> [Task instructions] All of the records below should be output exactly.

Exercise data below:

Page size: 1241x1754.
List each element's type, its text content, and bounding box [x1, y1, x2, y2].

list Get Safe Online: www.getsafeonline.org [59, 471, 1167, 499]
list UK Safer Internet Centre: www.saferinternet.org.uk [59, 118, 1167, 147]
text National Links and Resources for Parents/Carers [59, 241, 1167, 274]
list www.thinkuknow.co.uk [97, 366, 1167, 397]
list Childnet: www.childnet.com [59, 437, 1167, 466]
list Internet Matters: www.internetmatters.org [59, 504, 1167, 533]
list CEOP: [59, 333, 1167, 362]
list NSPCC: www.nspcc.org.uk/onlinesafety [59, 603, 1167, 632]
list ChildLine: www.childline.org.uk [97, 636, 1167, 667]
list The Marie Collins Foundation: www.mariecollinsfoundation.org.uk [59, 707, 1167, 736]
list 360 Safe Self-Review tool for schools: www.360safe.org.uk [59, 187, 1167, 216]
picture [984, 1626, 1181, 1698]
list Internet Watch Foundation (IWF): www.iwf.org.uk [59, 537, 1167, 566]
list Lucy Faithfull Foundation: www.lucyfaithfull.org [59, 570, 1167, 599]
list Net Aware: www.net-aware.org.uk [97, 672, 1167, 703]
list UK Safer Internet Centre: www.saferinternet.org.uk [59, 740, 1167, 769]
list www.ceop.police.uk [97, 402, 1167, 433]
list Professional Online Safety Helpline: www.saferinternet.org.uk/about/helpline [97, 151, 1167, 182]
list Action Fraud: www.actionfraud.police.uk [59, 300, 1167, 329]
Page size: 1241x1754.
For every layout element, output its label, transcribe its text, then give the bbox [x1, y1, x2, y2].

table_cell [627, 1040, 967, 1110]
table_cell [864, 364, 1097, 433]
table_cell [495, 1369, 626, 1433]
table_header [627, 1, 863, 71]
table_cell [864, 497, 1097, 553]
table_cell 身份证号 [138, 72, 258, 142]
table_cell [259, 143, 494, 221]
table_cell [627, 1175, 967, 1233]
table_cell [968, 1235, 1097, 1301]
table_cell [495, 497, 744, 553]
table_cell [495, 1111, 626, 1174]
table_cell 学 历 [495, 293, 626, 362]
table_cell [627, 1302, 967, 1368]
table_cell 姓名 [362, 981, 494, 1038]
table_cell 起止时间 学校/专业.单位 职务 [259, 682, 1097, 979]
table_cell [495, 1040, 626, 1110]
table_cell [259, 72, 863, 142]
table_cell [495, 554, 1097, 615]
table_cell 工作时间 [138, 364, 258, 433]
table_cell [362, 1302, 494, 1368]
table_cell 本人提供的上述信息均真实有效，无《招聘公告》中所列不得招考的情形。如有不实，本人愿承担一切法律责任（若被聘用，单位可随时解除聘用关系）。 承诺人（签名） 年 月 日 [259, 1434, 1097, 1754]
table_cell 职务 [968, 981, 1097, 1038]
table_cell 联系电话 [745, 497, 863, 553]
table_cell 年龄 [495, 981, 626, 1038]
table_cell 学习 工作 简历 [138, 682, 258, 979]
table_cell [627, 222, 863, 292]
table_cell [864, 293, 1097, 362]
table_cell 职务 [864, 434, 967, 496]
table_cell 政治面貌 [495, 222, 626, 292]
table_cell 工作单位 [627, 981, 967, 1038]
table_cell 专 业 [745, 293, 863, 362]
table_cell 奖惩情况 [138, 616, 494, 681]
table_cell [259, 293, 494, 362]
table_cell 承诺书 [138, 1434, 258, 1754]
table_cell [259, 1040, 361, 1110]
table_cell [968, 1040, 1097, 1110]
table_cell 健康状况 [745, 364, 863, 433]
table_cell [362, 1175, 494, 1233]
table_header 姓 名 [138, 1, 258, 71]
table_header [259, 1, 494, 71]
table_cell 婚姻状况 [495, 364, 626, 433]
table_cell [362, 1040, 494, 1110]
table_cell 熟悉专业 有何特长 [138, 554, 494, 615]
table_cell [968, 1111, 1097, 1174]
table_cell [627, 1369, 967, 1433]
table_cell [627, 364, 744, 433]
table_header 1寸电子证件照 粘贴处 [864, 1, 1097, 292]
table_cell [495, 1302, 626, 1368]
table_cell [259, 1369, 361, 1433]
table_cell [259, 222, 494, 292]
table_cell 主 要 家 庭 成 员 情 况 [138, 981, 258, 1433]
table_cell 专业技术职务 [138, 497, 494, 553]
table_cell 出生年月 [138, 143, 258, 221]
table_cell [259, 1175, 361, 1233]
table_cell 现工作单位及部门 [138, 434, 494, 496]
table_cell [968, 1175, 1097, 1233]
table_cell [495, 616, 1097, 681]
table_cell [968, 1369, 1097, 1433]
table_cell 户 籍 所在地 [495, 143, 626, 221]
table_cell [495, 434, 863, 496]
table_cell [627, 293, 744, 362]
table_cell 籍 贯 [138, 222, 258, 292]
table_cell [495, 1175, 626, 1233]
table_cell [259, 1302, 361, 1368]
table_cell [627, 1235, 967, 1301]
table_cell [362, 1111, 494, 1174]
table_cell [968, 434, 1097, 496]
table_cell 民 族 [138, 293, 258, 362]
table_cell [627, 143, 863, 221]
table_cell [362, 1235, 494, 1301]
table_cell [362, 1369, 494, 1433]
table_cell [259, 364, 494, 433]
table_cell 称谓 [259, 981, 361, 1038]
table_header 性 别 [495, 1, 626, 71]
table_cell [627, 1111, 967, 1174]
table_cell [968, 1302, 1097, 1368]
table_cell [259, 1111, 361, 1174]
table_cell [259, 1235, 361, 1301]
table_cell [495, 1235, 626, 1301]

End of Exercise data.

> [Your solution]
Page size: 1241x1754.
List each element's type, its text content, and bounding box [x1, y1, x2, y2].

list Get Safe Online: www.getsafeonline.org [59, 471, 1167, 499]
list UK Safer Internet Centre: www.saferinternet.org.uk [59, 118, 1167, 147]
text National Links and Resources for Parents/Carers [59, 241, 1167, 274]
list www.thinkuknow.co.uk [97, 366, 1167, 397]
list Childnet: www.childnet.com [59, 437, 1167, 466]
list Internet Matters: www.internetmatters.org [59, 504, 1167, 533]
list CEOP: [59, 333, 1167, 362]
list NSPCC: www.nspcc.org.uk/onlinesafety [59, 603, 1167, 632]
list ChildLine: www.childline.org.uk [97, 636, 1167, 667]
list The Marie Collins Foundation: www.mariecollinsfoundation.org.uk [59, 707, 1167, 736]
list 360 Safe Self-Review tool for schools: www.360safe.org.uk [59, 187, 1167, 216]
picture [984, 1626, 1181, 1698]
list Internet Watch Foundation (IWF): www.iwf.org.uk [59, 537, 1167, 566]
list Lucy Faithfull Foundation: www.lucyfaithfull.org [59, 570, 1167, 599]
list Net Aware: www.net-aware.org.uk [97, 672, 1167, 703]
list UK Safer Internet Centre: www.saferinternet.org.uk [59, 740, 1167, 769]
list www.ceop.police.uk [97, 402, 1167, 433]
list Professional Online Safety Helpline: www.saferinternet.org.uk/about/helpline [97, 151, 1167, 182]
list Action Fraud: www.actionfraud.police.uk [59, 300, 1167, 329]
Page size: 1241x1754.
For every layout element, output its label, transcribe its text, then give the bbox [x1, y1, x2, y2].

table_cell [627, 1040, 967, 1110]
table_cell [864, 364, 1097, 433]
table_cell [495, 1369, 626, 1433]
table_header [627, 1, 863, 71]
table_cell [864, 497, 1097, 553]
table_cell 身份证号 [138, 72, 258, 142]
table_cell [259, 143, 494, 221]
table_cell [627, 1175, 967, 1233]
table_cell [968, 1235, 1097, 1301]
table_cell [495, 497, 744, 553]
table_cell [495, 1111, 626, 1174]
table_cell 学 历 [495, 293, 626, 362]
table_cell [627, 1302, 967, 1368]
table_cell 姓名 [362, 981, 494, 1038]
table_cell 起止时间 学校/专业.单位 职务 [259, 682, 1097, 979]
table_cell [495, 1040, 626, 1110]
table_cell [259, 72, 863, 142]
table_cell [495, 554, 1097, 615]
table_cell 工作时间 [138, 364, 258, 433]
table_cell [362, 1302, 494, 1368]
table_cell 本人提供的上述信息均真实有效，无《招聘公告》中所列不得招考的情形。如有不实，本人愿承担一切法律责任（若被聘用，单位可随时解除聘用关系）。 承诺人（签名） 年 月 日 [259, 1434, 1097, 1754]
table_cell 职务 [968, 981, 1097, 1038]
table_cell 联系电话 [745, 497, 863, 553]
table_cell 年龄 [495, 981, 626, 1038]
table_cell 学习 工作 简历 [138, 682, 258, 979]
table_cell [627, 222, 863, 292]
table_cell [864, 293, 1097, 362]
table_cell 职务 [864, 434, 967, 496]
table_cell 政治面貌 [495, 222, 626, 292]
table_cell 工作单位 [627, 981, 967, 1038]
table_cell 专 业 [745, 293, 863, 362]
table_cell 奖惩情况 [138, 616, 494, 681]
table_cell [259, 293, 494, 362]
table_cell 承诺书 [138, 1434, 258, 1754]
table_cell [259, 1040, 361, 1110]
table_cell [968, 1040, 1097, 1110]
table_cell 健康状况 [745, 364, 863, 433]
table_cell [362, 1175, 494, 1233]
table_header 姓 名 [138, 1, 258, 71]
table_header [259, 1, 494, 71]
table_cell 婚姻状况 [495, 364, 626, 433]
table_cell [362, 1040, 494, 1110]
table_cell 熟悉专业 有何特长 [138, 554, 494, 615]
table_cell [968, 1111, 1097, 1174]
table_cell [627, 1369, 967, 1433]
table_cell [627, 364, 744, 433]
table_header 1寸电子证件照 粘贴处 [864, 1, 1097, 292]
table_cell [495, 1302, 626, 1368]
table_cell [259, 1369, 361, 1433]
table_cell [259, 222, 494, 292]
table_cell 主 要 家 庭 成 员 情 况 [138, 981, 258, 1433]
table_cell 专业技术职务 [138, 497, 494, 553]
table_cell 出生年月 [138, 143, 258, 221]
table_cell [259, 1175, 361, 1233]
table_cell 现工作单位及部门 [138, 434, 494, 496]
table_cell [968, 1175, 1097, 1233]
table_cell [495, 616, 1097, 681]
table_cell [968, 1369, 1097, 1433]
table_cell 户 籍 所在地 [495, 143, 626, 221]
table_cell [495, 434, 863, 496]
table_cell [627, 293, 744, 362]
table_cell 籍 贯 [138, 222, 258, 292]
table_cell [495, 1175, 626, 1233]
table_cell [259, 1302, 361, 1368]
table_cell [627, 1235, 967, 1301]
table_cell [362, 1111, 494, 1174]
table_cell [968, 434, 1097, 496]
table_cell 民 族 [138, 293, 258, 362]
table_cell [627, 143, 863, 221]
table_cell [362, 1235, 494, 1301]
table_cell [362, 1369, 494, 1433]
table_cell [259, 364, 494, 433]
table_cell 称谓 [259, 981, 361, 1038]
table_header 性 别 [495, 1, 626, 71]
table_cell [627, 1111, 967, 1174]
table_cell [968, 1302, 1097, 1368]
table_cell [259, 1111, 361, 1174]
table_cell [259, 1235, 361, 1301]
table_cell [495, 1235, 626, 1301]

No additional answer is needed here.